With B, you have a predictable behaviour that you can take advantage of. When combined with the other simple systems (grenades make Elites dive. Melee attacks from behind are one-hit kills etc.) there's enough complexity to be fun, but not so much complexity that it's indistinguishable from randomness.
 

Crispy75

Member
There was a follow-up n 2005 to the Bungie presentation by Damian Isla (Halo 2 AI Programmer) at Gamasutra:
GDC 2005 Proceeding: Handling Complexity in the Halo 2 AI
http://www.gamasutra.com/view/feature/130663/gdc_2005_proceeding_handling_.php

This is also an excellent read, and follows on from my previous post: The AI in Halo 2 is obviously far more more sophisticated and improves on Halo CE in many ways, but does anyone remember it *playing* any differently? I don't.
 

Joni

Member
They can make better AI, but they limit themselves. It would be the same as making a multiplayer mode where one person has to defeat 10 of a similar level without any extra strengths. It is possible, but how would you even get through that?
 
F.E.A.R and Halo:CE have some of the funniest AI to engage of pretty much all first person shooters. Sad but awesome at the same time considering the MCC coming out. FEAR is the king though of FPS in my opinion.
 

Kimosabae

Banned
This is also an excellent read, and follows on from my previous post: The AI in Halo 2 is obviously far more more sophisticated and improves on Halo CE in many ways, but does anyone remember it *playing* any differently? I don't.

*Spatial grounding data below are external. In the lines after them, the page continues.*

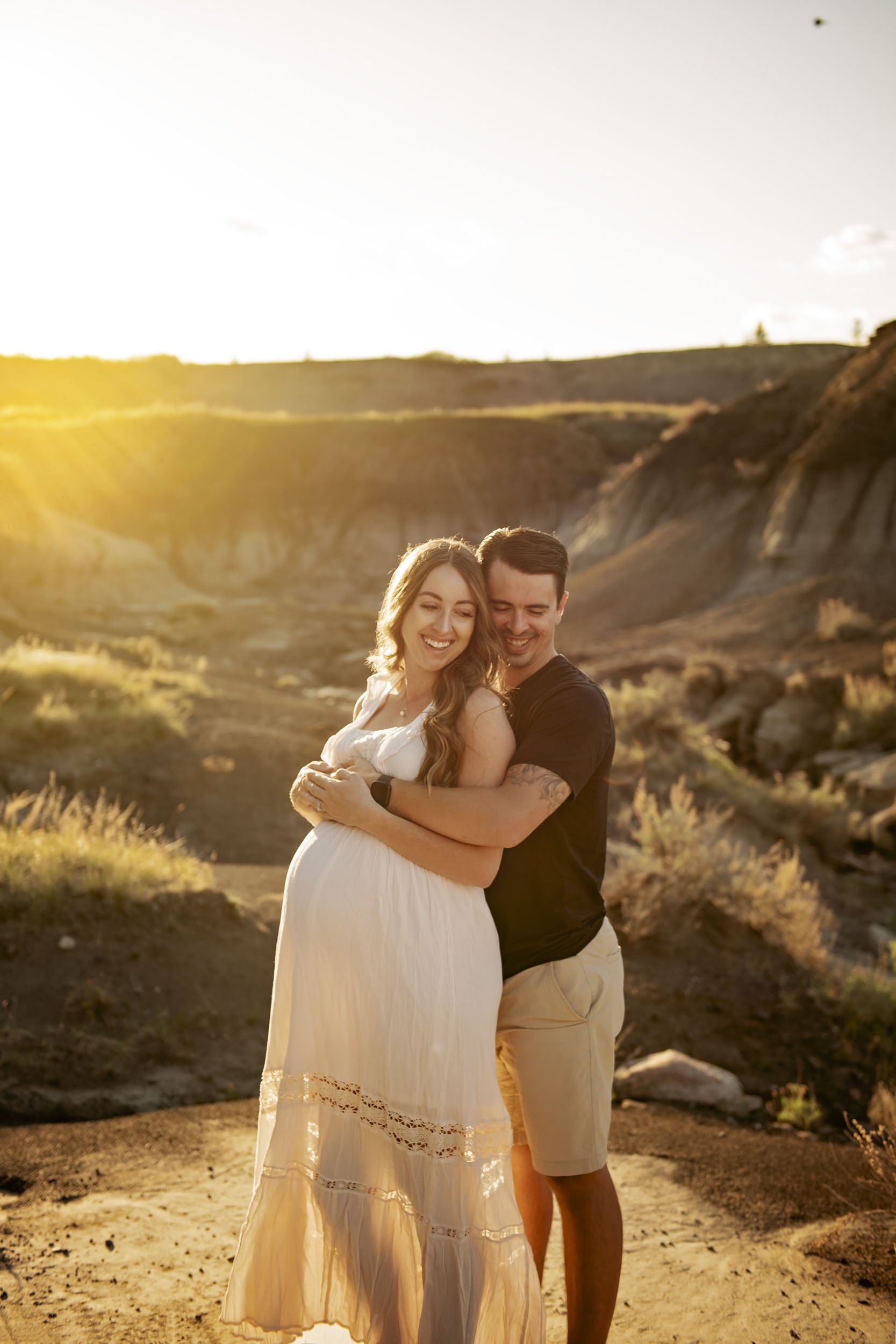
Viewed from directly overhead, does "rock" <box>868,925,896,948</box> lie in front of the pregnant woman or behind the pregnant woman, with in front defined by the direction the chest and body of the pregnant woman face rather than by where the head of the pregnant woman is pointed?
behind

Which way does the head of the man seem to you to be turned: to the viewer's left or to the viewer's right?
to the viewer's left

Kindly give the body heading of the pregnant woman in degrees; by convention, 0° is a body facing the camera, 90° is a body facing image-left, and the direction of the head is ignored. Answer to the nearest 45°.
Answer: approximately 45°

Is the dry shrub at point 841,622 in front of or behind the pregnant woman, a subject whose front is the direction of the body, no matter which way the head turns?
behind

I remember it playing worse. Every subsequent game, in fact. Read my post above.


I don't know what it is about Halo CE, specifically, but the AI's combat pathways/"intelligence" in that game is way better represented and subsequently more satisfyingly challenging.
 
I don't think that bad AI in games is due to computational restrictions. The problem to me seems to be that good AI has to be "authored" to be challenging but not unfair, unpredictable but readable, all of this having the player as a wild card moving and acting throught the playing field.
I recently played Alien Isolation, and after a while it was really apparent to me that the Alien AI was terrible, but the fact that you quite never looked at him, because you tried to hide and flee, made your imagination fill the gaps and so it seemed so much better than it really was.
Compare that to the MGS (2-3-4-GZ) soldiers, who did a lot of cool things, but they are always cited as a negative example because in those games you literally just sit and watch them act their routes.